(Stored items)

BEGIN

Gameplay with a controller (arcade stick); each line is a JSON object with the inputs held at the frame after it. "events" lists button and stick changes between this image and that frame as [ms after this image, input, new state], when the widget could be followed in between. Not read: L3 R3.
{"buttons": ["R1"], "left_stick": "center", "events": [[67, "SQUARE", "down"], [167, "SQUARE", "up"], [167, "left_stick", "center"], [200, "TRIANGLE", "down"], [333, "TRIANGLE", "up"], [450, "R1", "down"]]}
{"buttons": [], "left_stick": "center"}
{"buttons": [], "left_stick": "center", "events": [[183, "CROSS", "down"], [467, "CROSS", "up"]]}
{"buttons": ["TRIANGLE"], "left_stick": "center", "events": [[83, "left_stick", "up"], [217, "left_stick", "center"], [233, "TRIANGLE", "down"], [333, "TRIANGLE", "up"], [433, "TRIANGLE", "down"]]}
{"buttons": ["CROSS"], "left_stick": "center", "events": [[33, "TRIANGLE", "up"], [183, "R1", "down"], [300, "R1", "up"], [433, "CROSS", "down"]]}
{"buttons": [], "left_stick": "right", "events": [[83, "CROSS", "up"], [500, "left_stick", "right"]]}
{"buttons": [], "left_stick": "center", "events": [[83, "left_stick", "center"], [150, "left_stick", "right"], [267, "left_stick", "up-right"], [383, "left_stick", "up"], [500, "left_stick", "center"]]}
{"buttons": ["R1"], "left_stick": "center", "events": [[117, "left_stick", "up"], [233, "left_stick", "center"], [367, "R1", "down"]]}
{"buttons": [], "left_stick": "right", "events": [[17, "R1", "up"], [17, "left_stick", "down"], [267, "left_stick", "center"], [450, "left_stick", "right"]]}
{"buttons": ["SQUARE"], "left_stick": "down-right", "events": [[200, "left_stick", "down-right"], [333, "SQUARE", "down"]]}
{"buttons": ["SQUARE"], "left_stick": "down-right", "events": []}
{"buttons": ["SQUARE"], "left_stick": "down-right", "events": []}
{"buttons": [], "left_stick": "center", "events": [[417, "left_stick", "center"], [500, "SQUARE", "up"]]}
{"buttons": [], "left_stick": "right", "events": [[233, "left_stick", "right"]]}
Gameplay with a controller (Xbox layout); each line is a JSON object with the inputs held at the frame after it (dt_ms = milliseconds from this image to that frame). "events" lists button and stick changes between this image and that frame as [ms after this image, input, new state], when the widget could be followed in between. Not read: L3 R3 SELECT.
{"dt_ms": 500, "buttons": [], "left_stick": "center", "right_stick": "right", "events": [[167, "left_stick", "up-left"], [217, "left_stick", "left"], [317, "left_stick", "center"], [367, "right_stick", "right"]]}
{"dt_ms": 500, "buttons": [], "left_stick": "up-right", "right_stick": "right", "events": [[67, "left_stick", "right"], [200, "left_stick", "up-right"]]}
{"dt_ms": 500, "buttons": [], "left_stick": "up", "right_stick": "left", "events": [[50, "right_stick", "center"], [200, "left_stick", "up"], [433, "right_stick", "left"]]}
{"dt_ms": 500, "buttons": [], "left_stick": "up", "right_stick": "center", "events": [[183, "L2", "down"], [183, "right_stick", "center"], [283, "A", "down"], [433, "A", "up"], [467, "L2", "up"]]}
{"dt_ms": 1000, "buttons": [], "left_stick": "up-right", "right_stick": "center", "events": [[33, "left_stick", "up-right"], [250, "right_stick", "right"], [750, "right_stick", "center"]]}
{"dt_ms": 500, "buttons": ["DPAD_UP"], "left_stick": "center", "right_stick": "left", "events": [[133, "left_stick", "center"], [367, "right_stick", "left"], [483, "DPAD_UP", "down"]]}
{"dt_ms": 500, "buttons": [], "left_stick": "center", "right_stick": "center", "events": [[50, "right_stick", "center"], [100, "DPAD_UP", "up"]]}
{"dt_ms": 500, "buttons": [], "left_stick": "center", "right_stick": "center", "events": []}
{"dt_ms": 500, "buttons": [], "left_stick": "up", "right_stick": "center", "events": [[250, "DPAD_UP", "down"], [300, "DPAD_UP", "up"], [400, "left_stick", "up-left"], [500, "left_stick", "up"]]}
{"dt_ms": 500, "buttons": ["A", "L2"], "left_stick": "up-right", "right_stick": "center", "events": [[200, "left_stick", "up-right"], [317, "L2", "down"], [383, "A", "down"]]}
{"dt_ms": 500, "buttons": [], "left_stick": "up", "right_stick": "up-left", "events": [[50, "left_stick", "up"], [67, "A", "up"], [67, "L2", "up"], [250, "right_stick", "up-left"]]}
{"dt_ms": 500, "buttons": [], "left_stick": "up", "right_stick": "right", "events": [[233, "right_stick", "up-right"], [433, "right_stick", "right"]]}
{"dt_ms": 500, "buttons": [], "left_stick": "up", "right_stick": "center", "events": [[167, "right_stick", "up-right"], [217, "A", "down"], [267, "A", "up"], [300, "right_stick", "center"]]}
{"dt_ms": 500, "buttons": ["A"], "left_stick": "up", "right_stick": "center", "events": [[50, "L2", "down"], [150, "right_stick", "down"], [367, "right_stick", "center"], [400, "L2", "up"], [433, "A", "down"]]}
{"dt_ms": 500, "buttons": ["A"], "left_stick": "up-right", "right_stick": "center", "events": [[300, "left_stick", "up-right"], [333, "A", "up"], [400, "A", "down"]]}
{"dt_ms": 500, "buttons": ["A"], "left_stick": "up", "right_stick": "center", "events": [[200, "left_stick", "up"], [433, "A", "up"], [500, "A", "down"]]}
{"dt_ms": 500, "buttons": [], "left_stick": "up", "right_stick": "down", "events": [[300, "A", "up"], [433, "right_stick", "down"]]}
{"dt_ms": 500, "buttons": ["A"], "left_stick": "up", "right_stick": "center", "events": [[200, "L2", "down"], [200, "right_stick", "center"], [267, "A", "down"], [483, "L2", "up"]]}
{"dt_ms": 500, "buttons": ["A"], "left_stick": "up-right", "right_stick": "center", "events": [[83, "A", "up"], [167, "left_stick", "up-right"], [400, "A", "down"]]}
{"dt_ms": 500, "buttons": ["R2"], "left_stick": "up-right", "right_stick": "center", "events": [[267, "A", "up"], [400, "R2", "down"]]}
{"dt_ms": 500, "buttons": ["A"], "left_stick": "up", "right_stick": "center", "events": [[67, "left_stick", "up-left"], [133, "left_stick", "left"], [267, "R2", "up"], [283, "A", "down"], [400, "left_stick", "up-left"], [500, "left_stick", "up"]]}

END

» **Activity**
The records above are to be repeated exactly, in their entirety.

» **Solution to the problem**
Gameplay with a controller (arcade stick); each line is a JSON object with the inputs held at the frame after it. "events" lists button and stick changes between this image and that frame as [ms after this image, input, new state], when the widget could be followed in between. Not read: L3 R3.
{"buttons": ["R1"], "left_stick": "center", "events": [[67, "SQUARE", "down"], [167, "SQUARE", "up"], [167, "left_stick", "center"], [200, "TRIANGLE", "down"], [333, "TRIANGLE", "up"], [450, "R1", "down"]]}
{"buttons": [], "left_stick": "center"}
{"buttons": [], "left_stick": "center", "events": [[183, "CROSS", "down"], [467, "CROSS", "up"]]}
{"buttons": ["TRIANGLE"], "left_stick": "center", "events": [[83, "left_stick", "up"], [217, "left_stick", "center"], [233, "TRIANGLE", "down"], [333, "TRIANGLE", "up"], [433, "TRIANGLE", "down"]]}
{"buttons": ["CROSS"], "left_stick": "center", "events": [[33, "TRIANGLE", "up"], [183, "R1", "down"], [300, "R1", "up"], [433, "CROSS", "down"]]}
{"buttons": [], "left_stick": "right", "events": [[83, "CROSS", "up"], [500, "left_stick", "right"]]}
{"buttons": [], "left_stick": "center", "events": [[83, "left_stick", "center"], [150, "left_stick", "right"], [267, "left_stick", "up-right"], [383, "left_stick", "up"], [500, "left_stick", "center"]]}
{"buttons": ["R1"], "left_stick": "center", "events": [[117, "left_stick", "up"], [233, "left_stick", "center"], [367, "R1", "down"]]}
{"buttons": [], "left_stick": "right", "events": [[17, "R1", "up"], [17, "left_stick", "down"], [267, "left_stick", "center"], [450, "left_stick", "right"]]}
{"buttons": ["SQUARE"], "left_stick": "down-right", "events": [[200, "left_stick", "down-right"], [333, "SQUARE", "down"]]}
{"buttons": ["SQUARE"], "left_stick": "down-right", "events": []}
{"buttons": ["SQUARE"], "left_stick": "down-right", "events": []}
{"buttons": [], "left_stick": "center", "events": [[417, "left_stick", "center"], [500, "SQUARE", "up"]]}
{"buttons": [], "left_stick": "right", "events": [[233, "left_stick", "right"]]}
Gameplay with a controller (Xbox layout); each line is a JSON object with the inputs held at the frame after it (dt_ms = milliseconds from this image to that frame). "events" lists button and stick changes between this image and that frame as [ms after this image, input, new state], when the widget could be followed in between. Not read: L3 R3 SELECT.
{"dt_ms": 500, "buttons": [], "left_stick": "center", "right_stick": "right", "events": [[167, "left_stick", "up-left"], [217, "left_stick", "left"], [317, "left_stick", "center"], [367, "right_stick", "right"]]}
{"dt_ms": 500, "buttons": [], "left_stick": "up-right", "right_stick": "right", "events": [[67, "left_stick", "right"], [200, "left_stick", "up-right"]]}
{"dt_ms": 500, "buttons": [], "left_stick": "up", "right_stick": "left", "events": [[50, "right_stick", "center"], [200, "left_stick", "up"], [433, "right_stick", "left"]]}
{"dt_ms": 500, "buttons": [], "left_stick": "up", "right_stick": "center", "events": [[183, "L2", "down"], [183, "right_stick", "center"], [283, "A", "down"], [433, "A", "up"], [467, "L2", "up"]]}
{"dt_ms": 1000, "buttons": [], "left_stick": "up-right", "right_stick": "center", "events": [[33, "left_stick", "up-right"], [250, "right_stick", "right"], [750, "right_stick", "center"]]}
{"dt_ms": 500, "buttons": ["DPAD_UP"], "left_stick": "center", "right_stick": "left", "events": [[133, "left_stick", "center"], [367, "right_stick", "left"], [483, "DPAD_UP", "down"]]}
{"dt_ms": 500, "buttons": [], "left_stick": "center", "right_stick": "center", "events": [[50, "right_stick", "center"], [100, "DPAD_UP", "up"]]}
{"dt_ms": 500, "buttons": [], "left_stick": "center", "right_stick": "center", "events": []}
{"dt_ms": 500, "buttons": [], "left_stick": "up", "right_stick": "center", "events": [[250, "DPAD_UP", "down"], [300, "DPAD_UP", "up"], [400, "left_stick", "up-left"], [500, "left_stick", "up"]]}
{"dt_ms": 500, "buttons": ["A", "L2"], "left_stick": "up-right", "right_stick": "center", "events": [[200, "left_stick", "up-right"], [317, "L2", "down"], [383, "A", "down"]]}
{"dt_ms": 500, "buttons": [], "left_stick": "up", "right_stick": "up-left", "events": [[50, "left_stick", "up"], [67, "A", "up"], [67, "L2", "up"], [250, "right_stick", "up-left"]]}
{"dt_ms": 500, "buttons": [], "left_stick": "up", "right_stick": "right", "events": [[233, "right_stick", "up-right"], [433, "right_stick", "right"]]}
{"dt_ms": 500, "buttons": [], "left_stick": "up", "right_stick": "center", "events": [[167, "right_stick", "up-right"], [217, "A", "down"], [267, "A", "up"], [300, "right_stick", "center"]]}
{"dt_ms": 500, "buttons": ["A"], "left_stick": "up", "right_stick": "center", "events": [[50, "L2", "down"], [150, "right_stick", "down"], [367, "right_stick", "center"], [400, "L2", "up"], [433, "A", "down"]]}
{"dt_ms": 500, "buttons": ["A"], "left_stick": "up-right", "right_stick": "center", "events": [[300, "left_stick", "up-right"], [333, "A", "up"], [400, "A", "down"]]}
{"dt_ms": 500, "buttons": ["A"], "left_stick": "up", "right_stick": "center", "events": [[200, "left_stick", "up"], [433, "A", "up"], [500, "A", "down"]]}
{"dt_ms": 500, "buttons": [], "left_stick": "up", "right_stick": "down", "events": [[300, "A", "up"], [433, "right_stick", "down"]]}
{"dt_ms": 500, "buttons": ["A"], "left_stick": "up", "right_stick": "center", "events": [[200, "L2", "down"], [200, "right_stick", "center"], [267, "A", "down"], [483, "L2", "up"]]}
{"dt_ms": 500, "buttons": ["A"], "left_stick": "up-right", "right_stick": "center", "events": [[83, "A", "up"], [167, "left_stick", "up-right"], [400, "A", "down"]]}
{"dt_ms": 500, "buttons": ["R2"], "left_stick": "up-right", "right_stick": "center", "events": [[267, "A", "up"], [400, "R2", "down"]]}
{"dt_ms": 500, "buttons": ["A"], "left_stick": "up", "right_stick": "center", "events": [[67, "left_stick", "up-left"], [133, "left_stick", "left"], [267, "R2", "up"], [283, "A", "down"], [400, "left_stick", "up-left"], [500, "left_stick", "up"]]}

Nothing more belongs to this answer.